What’s in a Name?

Almost exactly twelve years ago, we were fervently working on the launch of a big website with tons of content called voyagerco.com. This was in the fall of 1994, and if you're wondering how long ago that was in web years, Netscape 1.0 wasn't even released by mid-November of that year.

A bit of history here. The Voyager Company was started in 1983 by Aleen Stein, Bob Stein, and Roger Smith. That year Voyager published the first titles in the Criterion Collection–Citizen Kane and King Kong—on laserdisc. Janus Films got involved the following year when it licensed many of the movies that would become the backbone of the collection over the years, and soon thereafter, Janus became a partner in Voyager. The most important line that the company published was the Criterion Collection, but Voyager had a much larger mission than releasing great movies on laserdisc. In 1989, we started publishing CD-ROMs, and our CD companion to Beethoven’s Ninth Symphony is still one of my favorite things we’ve ever published. By 1992, the Internet started to evolve into a viable tool for reaching the world—as a way of selling to our customers, and equally important, delivering content. While basic by today’s standards, the home page that Peter helped develop was driven by content, ease of use and our overall publishing efforts, much as our website is today. Now back to the story…
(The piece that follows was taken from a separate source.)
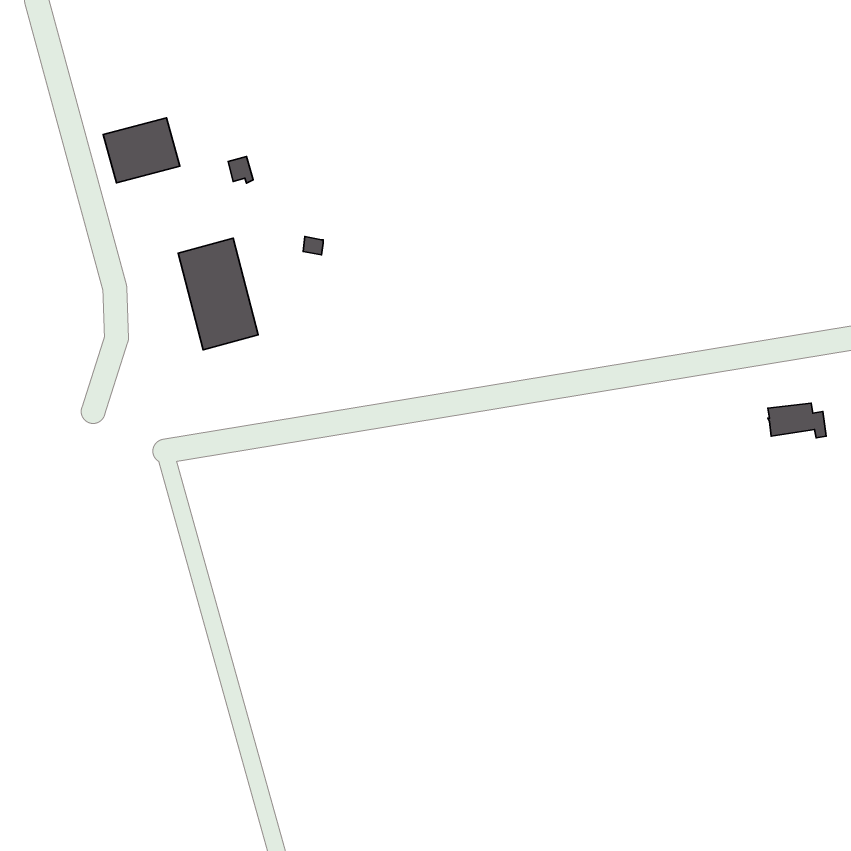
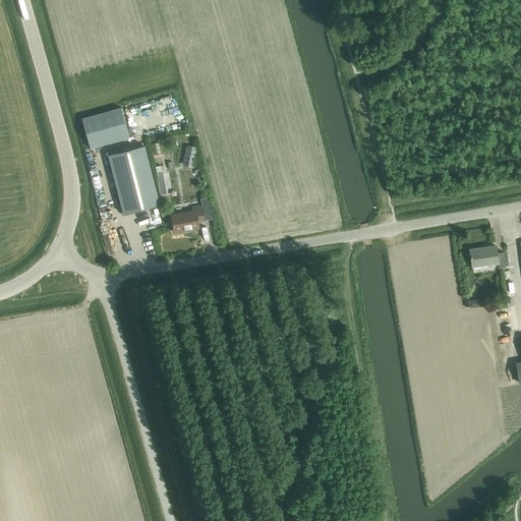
building: [103,118,180,183] -> [82,108,129,148]
building: none -> [172,206,205,232]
The Voyager Company was set to launch its website, and without much debate we all agreed that the URL should be voyager.com. Not that there was much already registered in those days, but voyager.com was gone. We did a quick search and settled on voyagerco.com (co for company.) We knew it would have to do until we could liberate voyager.com. The website went up and voyagerco.com was a small success. We delivered content from the Paris Review and others and asked viewers to “Bring Your Brain.” We showcased our titles and we offered downloads for sale years before it became the thing to do. A section of the site was devoted to the Criterion Collection, but only a small part. Then we debated. How much was the Voyager name worth? The company that owned voyager.com wasn’t using it.
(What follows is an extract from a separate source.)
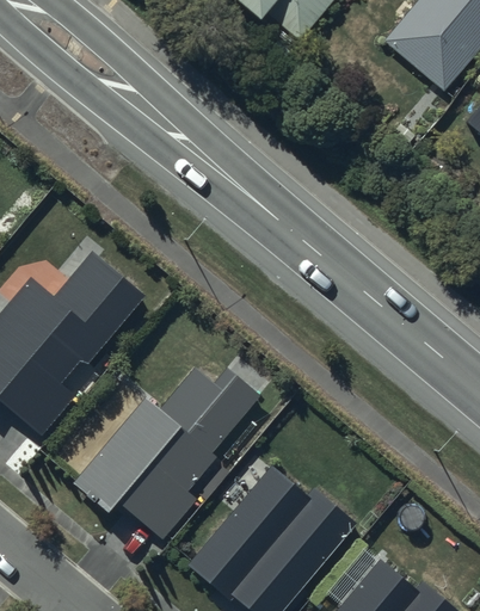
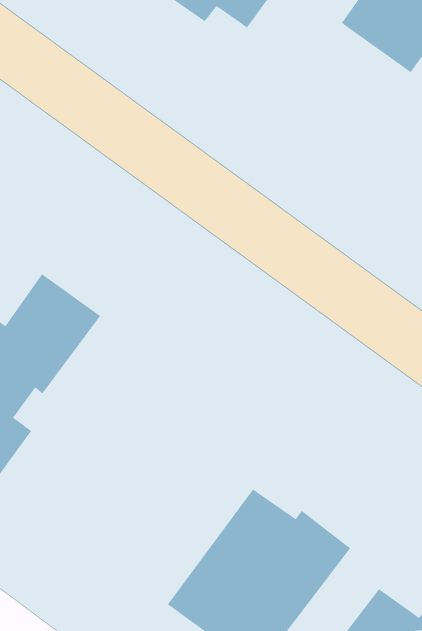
building: [76,365,263,539] -> none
Was it worth $5,000 or was it $50,000 or was it priceless? Could Voyager be successful if it didn’t own voyager.com? We debated and argued and finally offered the $5,000 and yes they came back with $50,000. Long story short, we passed and so did much of the CD-ROM market. By 1997, we sold what was left of the CD-ROM business and the Voyager name to concentrate on movies and Criterion. We were still a year away from Criterion's launch of DVD, but we felt it was necessary to concentrate on our core business. It was time for a new website and clearly criterion.com was our choice. By this time, our luck was the same, and it was gone. We registered criterionco.com (co again for company not collection). We were used to the “co” and it felt like home. We didn’t spend much time thinking about the URL until earlier this fall. People knew where to find us. We liked the link to the past. All in all, it worked.
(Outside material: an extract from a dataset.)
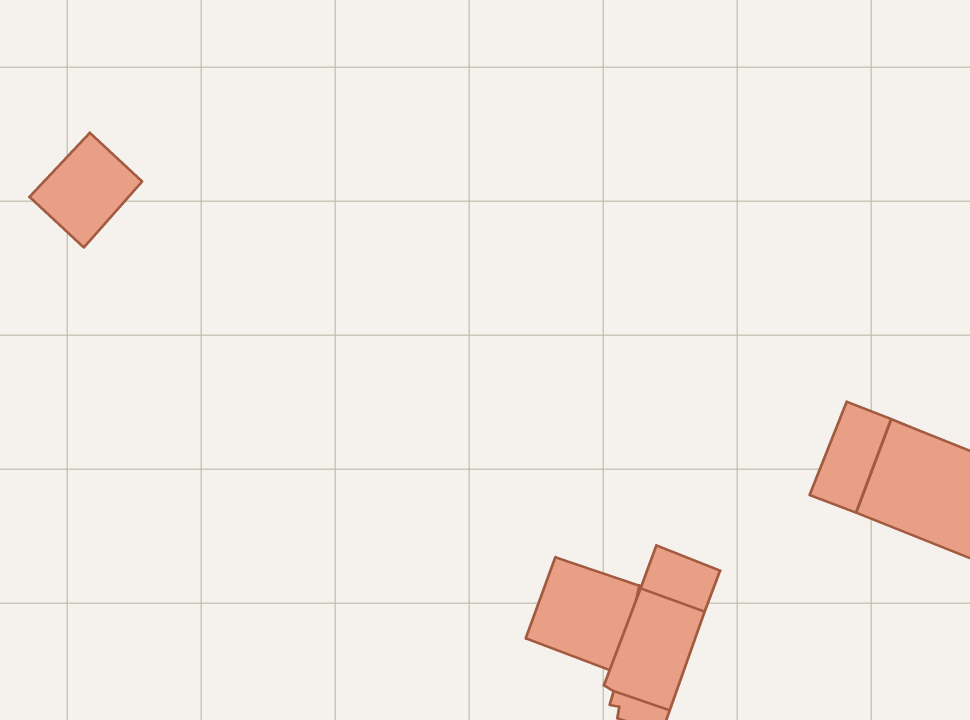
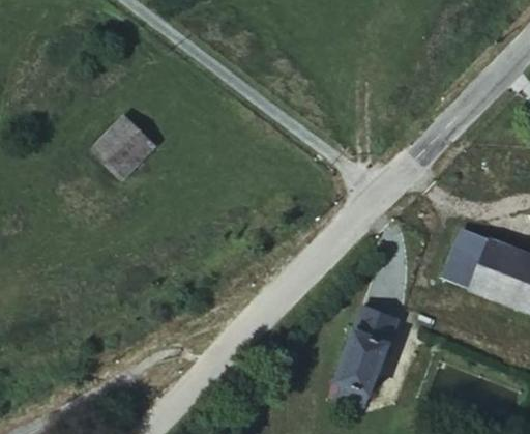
building: [29,133,142,247] -> [92,118,152,179]
building: [526,557,639,670] -> none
Peter and I were having lunch, and on a whim I asked whether he thought we should try and secure criterion.com? We talked for a bit and ended up on “sure if it’s not too expensive.” Not much debate, not much angst. Well, we made an offer, they came back with a counter, and we settled in the middle. As some of you may have noticed, criterion.com is now our home too. You’ll see it on our stationery and in our email addresses. I missed the “co.com” for a day or two when I was talking to people, but just plain criterion.com feels right. I feel a bit like we closed the loop we started fifteen years ago.